» **DOCUMENT SECTION**

------------------------------------------------------------------------

The effects of this could be quite varied. Parents with children who have different term dates may have to take extra weeks off. Some won't be able to at all (I can't see a school allowing a teacher a different week off) and so they have to pay more for child care - and if there aren't many other schools off at that time then the pool of potential babysitters is limited. A workplace may be able to structure its programme to allow one chunk of parents to be off at the same time but having them coming and going in different weeks is going to be far more disruptive and inefficient. The available time for a family to go away is also restricted, especially if further days of leave have had to be used up needlessly on uneven holidays.

Costs can also be increased by various activities. Parents have to pay for themselves more than once to take all the children to various activities in different weeks. Being spread out they also may not qualify for the group discounts. And some activities are only available in particular weeks - this can be anything from a special day at a museum to extra children's sessions at a swimming pool to the half-term schedule of children's television (although the digital age seems to have made the broadcasters more flexible on that one). The advertising sometimes sells things as special "treats" and this can be unintentionally hurtful to other children who don't get the "treat" because it's unavailable to them. If one child gets a treat and another doesn't it's because either the first has done something especially good or the second has been bad. Nobody is setting out to "reward" and/or "punish" children for the decisions of their school, but to the child that's what it can feel like.

Weekly after-school activities sometimes break for "half-term" and don't run during the "holidays" - if the child in question has a significantly different set of term dates then they may be away during the activity's "term time" with the potential for disruption to the schedule or else they may feel tied down by it. Parents can feel resentful of being asked to pay for weeks their child isn't there and not getting the activity in other weeks, especially if other parents are not inconvenienced for the same reason (for them). Alternatively they could take the easiest solution and not have their child take part in that activity.

But if children are to mix with a broader spectrum than just their school contemporaries, it's useful for them to be able to mix at the same time. If the calendars are all over the place then that becomes hard to do that and instead increases the isolation and resentment - even if the children are taking part in such groups, the fact they're getting holidays when others aren't will spark resentment (and it's not going to be solved by claims about longer school hours).

I recently looked through the term dates of various schools attended by myself, my sister and the two boys next door, plus the local state school dates for the next year (it was the only one that all websites listed). I was amazed to see a much greater level of conformity between the six set of dates in the area (ignoring minor details about whether a half-term begins on a Friday, Saturday or Monday though this distinction generally only comes into play with homework) with two exceptions - the end of the summer term is quite varied across four weeks, and all the independent schools in the area now give their pupils a two week half-term in the autumn. I don't know if that's because of newer thinking about holiday lengths, or an attempt to ensure pupils have at least one week of half-term shared with siblings and other schools (and a massive case of all copying each other), but they do at least succeed in the latter case. I'm also not sure how much of the conformity at the start of the summer term is forced by a late Easter (April 20th) but the other signs are encouraging.

------------------------------------------------------------------------

» **DATA RECORDS**
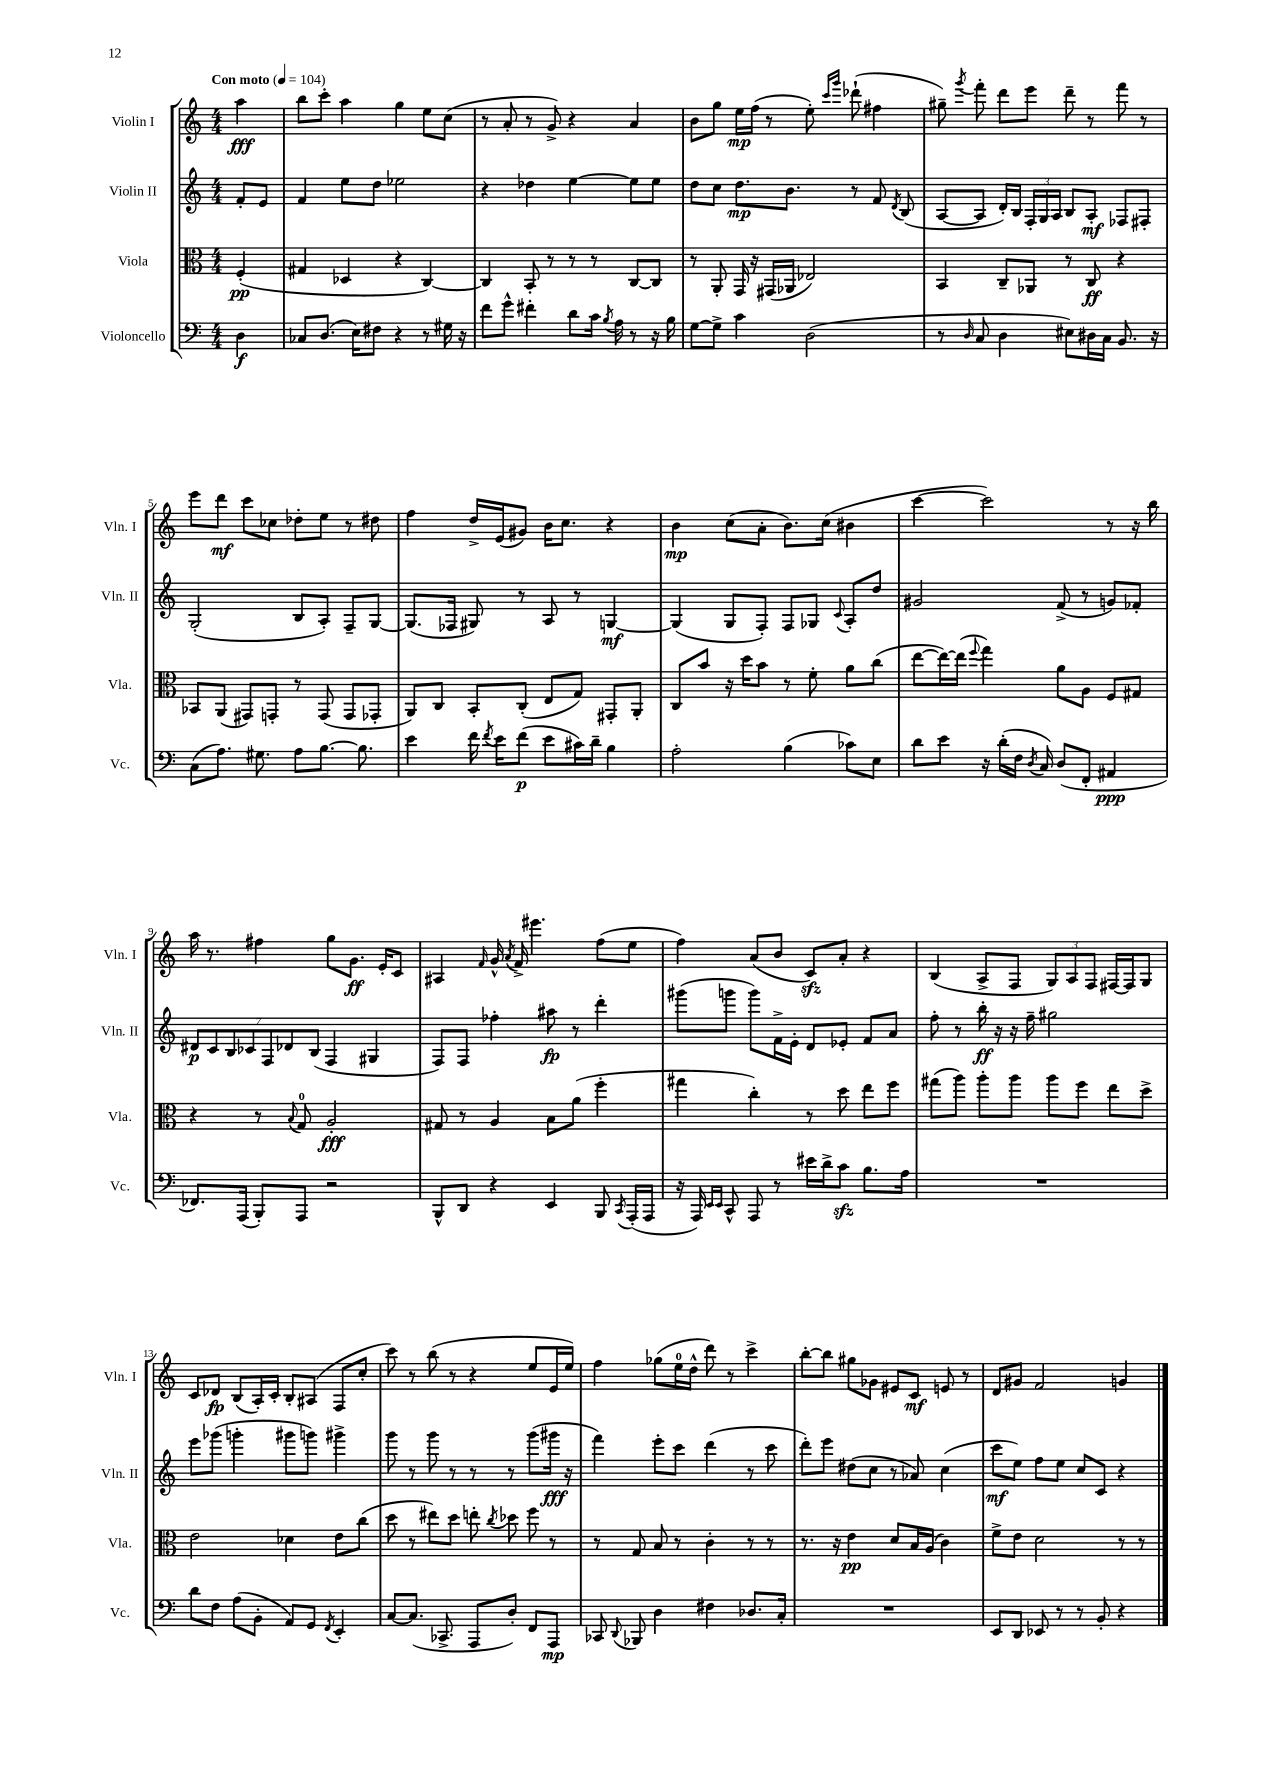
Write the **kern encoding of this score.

**kern	**kern	**kern	**kern
*staff4	*staff3	*staff2	*staff1
*clefF4	*clefC3	*clefG2	*clefG2
*k[]	*k[]	*k[]	*k[]
*M4/4	*M4/4	*M4/4	*M4/4
*MM104	*MM104	*MM104	*MM104
4D	(4F'	8f'	4aa
.	.	8e	.
=	=	=	=
8C-	4G#	4f	8bb
(8.D	.	.	8ccc'
.	4D-	8ee	4aa
16E)	.	.	.
8F#	.	8dd	.
4r	4r	2ee-	4gg
8r	[4C)	.	8ee
16G#	.	.	(8cc
16r	.	.	.
=	=	=	=
8f	4C]	4r	8r
8g^^	.	.	8a'
4f#'	8BB'	4dd-	8r
.	8r	.	8g^)
8d	8r	[4ee	4r
16c	8r	.	.
8qB	.	.	.
16A	.	.	.
8r	[8C	8ee]	4a
16r	8C]	8ee	.
16B	.	.	.
=	=	=	=
[8G	8r	8dd	8b
8G^]	8AA'	8cc	8gg
4c	16GG	8.dd	16ee
.	16r	.	(16ff
.	(16GG#	.	8r
.	16AA-	8.b	.
(2D	2E-)	.	8ee')
.	.	.	16qqccc
.	.	.	16qqggg
.	.	8r	(8ddd-`
.	.	8f	4ff#
.	.	8qd	.
.	.	(8B	.
=	=	=	=
8r	4BB	[8A	8gg#~)
16qqD	.	.	8qggg
8C	.	8A]	8fff'
4D	8C~	16d')	8ddd
.	.	16B	.
.	8AA-	24F'	8eee
.	.	24G	.
.	.	24A	.
8E#)	8r	8B	8ddd~
16D#	8C	8A'	8r
16C	.	.	.
8.BB	4r	8F-	8fff
.	.	8F#'	8r
16r	.	.	.
=	=	=	=
(8C	8BB-	(2G'	8eee
8.A)	(8AA	.	8ddd
.	8GG#)	.	8ccc
8.G#	.	.	.
.	8GG'	.	8cc-
8A	8r	8B	8dd-'
[8.B	(8GG	8A')	8ee
.	8GG	8F~	8r
8.B]	.	.	.
.	8GG-'	[8G	8dd#
=	=	=	=
4e	8AA)	(8.G]	4ff
.	8C	.	.
.	.	16F-	.
16f	8BB'	8G#)	16dd^
8qf	.	.	.
16e	.	.	(16e
(8f	(8C'	8r	8g#)
8e	8E	8A	16b
.	.	.	8.cc
16c#)	8G)	8r	.
16d~	.	.	.
4B	8GG#'	[4G	4r
.	8AA'	.	.
=	=	=	=
2A'	8C	(4G]	4b
.	8b	.	.
.	16r	8G	(8cc
.	16dd	.	.
.	8b	8F')	8a'
(4B	8r	8F	8.b)
.	8f'	8G-	.
.	.	.	(16cc
.	.	8qqc	.
8c-)	8a	8A'	4b#
8E	(8cc	8dd	.
=	=	=	=
8d	[8ee	2g#	[4ccc
8e	16ee_)	.	.
.	(16ee]	.	.
.	8qqff	.	.
16r	4gg)	.	2ccc])
(16d'	.	.	.
16F	.	.	.
8qD	.	.	.
16C)	.	.	.
(8D	8a	(8f^	.
8FF'	8A	8r	.
4AA#	8F	8g)	8r
.	8G#	8f-'	16r
.	.	.	16bb
=	=	=	=
8.FF-)	4r	14d#	16aa
.	.	.	8.r
.	.	14c	.
.	.	14B	.
(16AAA	.	.	.
.	.	14c-	.
8BBB')	8r	.	4ff#
.	.	14F	.
.	.	14d-	.
.	8qqB	.	.
8AAA	8G	.	.
.	.	(14B	.
2r	2A'	4F	8gg
.	.	.	8.g
.	.	4G#	.
.	.	.	16e'
.	.	.	8c
=	=	=	=
8BBB^^	8G#	8F)	4A#
8DD	8r	8F	.
.	.	.	16qqf
4r	4A	4ff-'	16g^^
.	.	.	8qa
.	.	.	16f^
.	.	.	4.eee#
4EE	8B	8aa#	.
.	(8a	8r	.
8BBB	4ff'	4ddd'	(8ff
8qCC	.	.	.
(16AAA'	.	.	8ee
16AAA	.	.	.
=	=	=	=
16r	4gg#	(8ggg#	4ff)
16AAA)	.	.	.
16qqEE	.	.	.
16qqEE	.	.	.
8CC^^	.	8ggg	.
8AAA	4cc')	8ggg)	(8a
8r	.	16f^	8b
.	.	16e'	.
16e#	8r	8d	8c)
16d^	.	.	.
8c	8dd	8e-'	8a'
8.B	8ee	8f	4r
.	8ff	8a	.
16A	.	.	.
=	=	=	=
1r	(8gg#	8ff'	(4B
.	8aa)	8r	.
.	8aa'	16bb'	8A^
.	.	16r	.
.	8aa	16r	8F
.	.	16ff~	.
.	8aa	2gg#	12G)
.	.	.	12A
.	8ff	.	.
.	.	.	12F
.	8ee	.	[16F#
.	.	.	16F#]
.	8dd^	.	8G
=	=	=	=
8d	2e	8eee	8c
8F	.	(8ggg-	8d-
(8A	.	4ggg'	(8B
8BB'	.	.	16A')
.	.	.	16c'
8AA)	4d-	8ggg#	8B'
8GG	.	8ggg)	(8A#
8qFF	.	.	.
4EE'	8e	4ggg#^	8F
.	(8cc	.	8cc'
=	=	=	=
[8C	8dd	8ggg	8ccc)
(8.C]	8r	8r	8r
.	8ee#)	8ggg	(8bb
8.CC-^	.	.	.
.	8dd	8r	8r
8AAA	8ee'	8r	4r
.	8qcc	.	.
8D')	8dd-	8r	.
8FF	8ff	(8ggg	8ee
8AAA	8r	16ggg#	16e
.	.	16r	16ee)
=	=	=	=
8CC-	8r	4fff)	4ff
8qqDD	.	.	.
8BBB-	8G	.	.
4D	8B	8eee'	(8gg-
.	8r	8ccc	16ee
.	.	.	16dd^^
4F#	4c'	(4ddd	8ddd)
.	.	.	8r
8.D-	8r	8r	4ccc^
.	8r	8ccc	.
16C'	.	.	.
=	=	=	=
1r	8.r	8ddd')	[8bb'
.	.	8eee	8bb]
.	16r	.	.
.	4e	(8dd#	8gg#
.	.	8cc	8g-
.	8d	8r	8e#
.	16B	8a-)	8c
.	(16A	.	.
.	4c)	(4cc	8e
.	.	.	8r
=	=	=	=
8EE	8f^	8ccc	8d
8DD	8e	8ee)	8g#
8EE-	2d	8ff	2f
8r	.	8ee	.
8r	.	8cc	.
8BB'	.	8c	.
4r	8r	4r	4g
.	8r	.	.
==	==	==	==
*-	*-	*-	*-
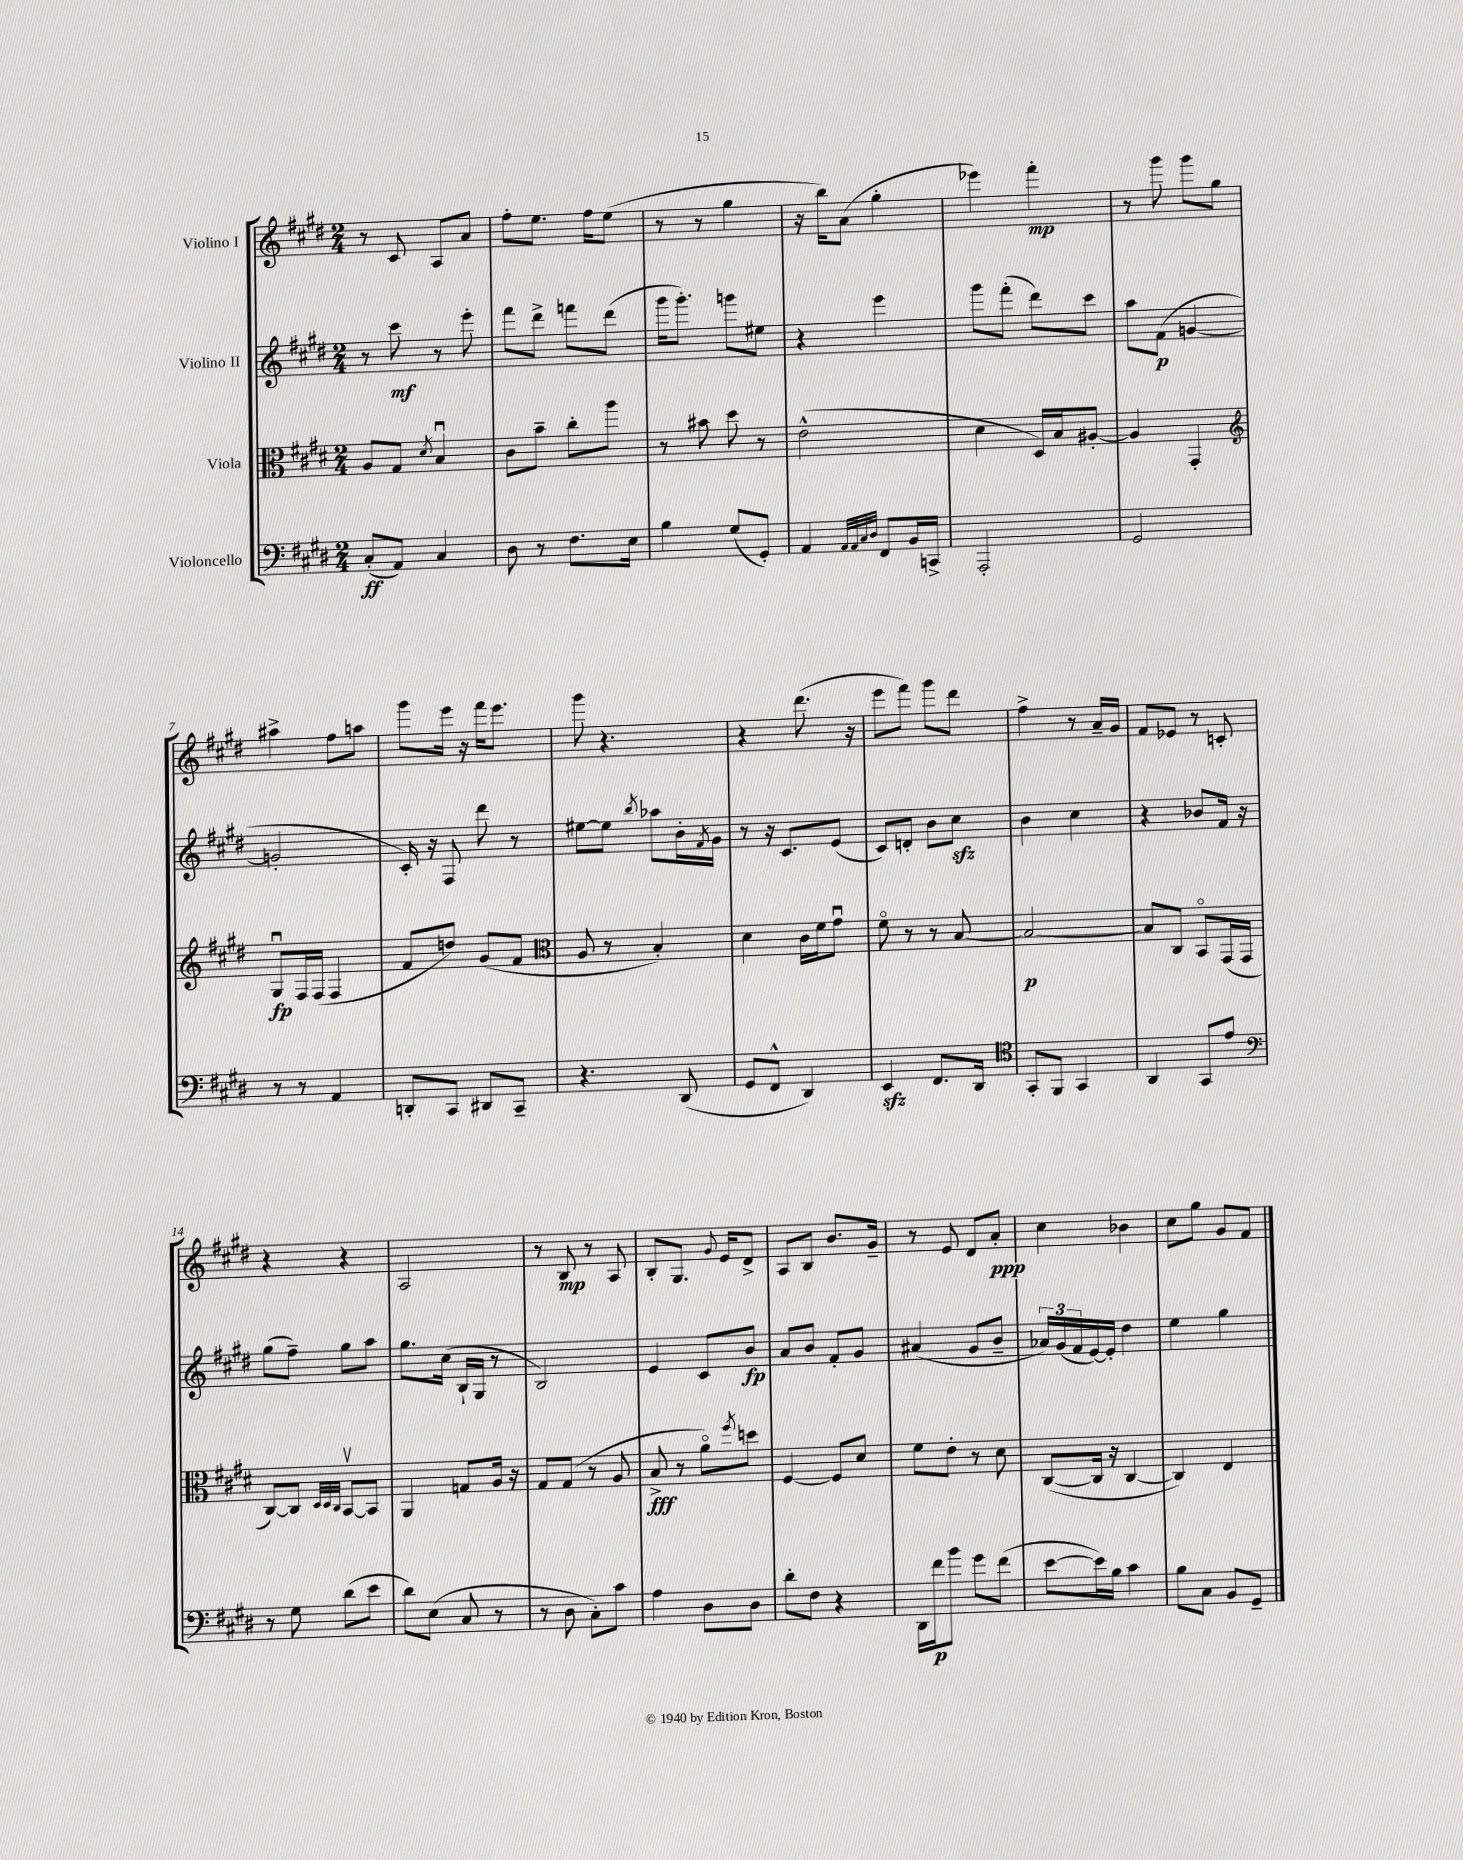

------------------------------------------------------------------------

» **TASKS**
a) From the passage on school term dates, reproduce the wording starting with "The effects of" and going on through "on uneven holidays.".
b) Check each statement against the passage on school term dates, answering yes or no and quoting the words that settle it: (i) all the independent schools in the area now give pupils a two-week half-term in the autumn; (ii) the end of the summer term is much the same across the schools compared; (iii) the comparison included the local state school's dates for the next year.
c) Write the next part of the passage on school term dates, picking up after its final sentence.
You won't need the material.

» **RESULTS IN ORDER**
a)
The effects of this could be quite varied. Parents with children who have different term dates may have to take extra weeks off. Some won't be able to at all (I can't see a school allowing a teacher a different week off) and so they have to pay more for child care - and if there aren't many other schools off at that time then the pool of potential babysitters is limited. A workplace may be able to structure its programme to allow one chunk of parents to be off at the same time but having them coming and going in different weeks is going to be far more disruptive and inefficient. The available time for a family to go away is also restricted, especially if further days of leave have had to be used up needlessly on uneven holidays.

b)
(i) Yes: "all the independent schools in the area now give their pupils a two week half-term in the autumn"
(ii) No: "the end of the summer term is quite varied across four weeks"
(iii) Yes: "plus the local state school dates for the next year"

c)
Some of the sillier divergences have been swept aside - one school in Epsom made a habit of setting the summer half-term as Derby Week (first Wednesday in June) instead of the late spring Bank Holiday (and in my time there the two were always different weeks), making silly claims that it would difficult to park around the school in that week despite one look at the walk to the race course showing how silly it is to park there for the races. Having the standard half-term (and thanks to the bank holiday that one has had standardisation longer than any other) should and now does take priority over such trivial details.

However one school I attended elsewhere in London hasn't yet caught up with what are a fairly standard set of term dates now (Newham's state schools will also be following them) - it has a single week in the autumn which may be a better arrangement but both that and the spring half-terms are in different weeks from the standard. So the problems are still there and presumably the ostrich approach of pretending conforming is too difficult still reigns. This is despite many local authorities now co-ordinating their term dates to ensure they are the same, and many independent schools signing onto at least the core of that calendar.

There have been proposals floating about to give state schools more "flexibility" and "independence" in this area and let them set their own term dates. Having experienced the mess this can create I think it's a bad idea. This is an area where the independent schools are seeking less independence, and the state sector would be better off with increased use of the current agreed system or even nationally set dates, thus helping parents and children more. That is more important than the dogma of "freeing schools".

Sunday, June 30, 2013

Frack baby, frack!

A dilemma.

What do you do when the country is facing a potential energy crisis that could lead to power cuts in the next few years?

Do you:

a) Hope it just won't happen?

b) Tell everyone they must get prepared to operate without electricity despite so many appliances and other equipment relying on it? Fancy being the one to raise people's food bills even higher by making it impossible to rely on refrigeration to make food last? Or the one to tell people they can't get to work to earn money because there's no electricity to run the trains?

c) Increase our dependency on energy supplies from some dubious regimes in potentially unstable parts of the world?

d) Invest more in renewable energy that doesn't yet have the reliability and output to ensure it can meet all our needs?

e) Tap what is potentially the largest supply of shale gas in the world that's sitting on the country's doorstep and which can be safely extracted and which will reduce carbon emissions?

We need a diverse set of energy supplies to cover our needs and we have to plan for the short and the long run. We have a resource that has already done wonders for other countries' energy needs and economies. It's time to step forward and make use of it.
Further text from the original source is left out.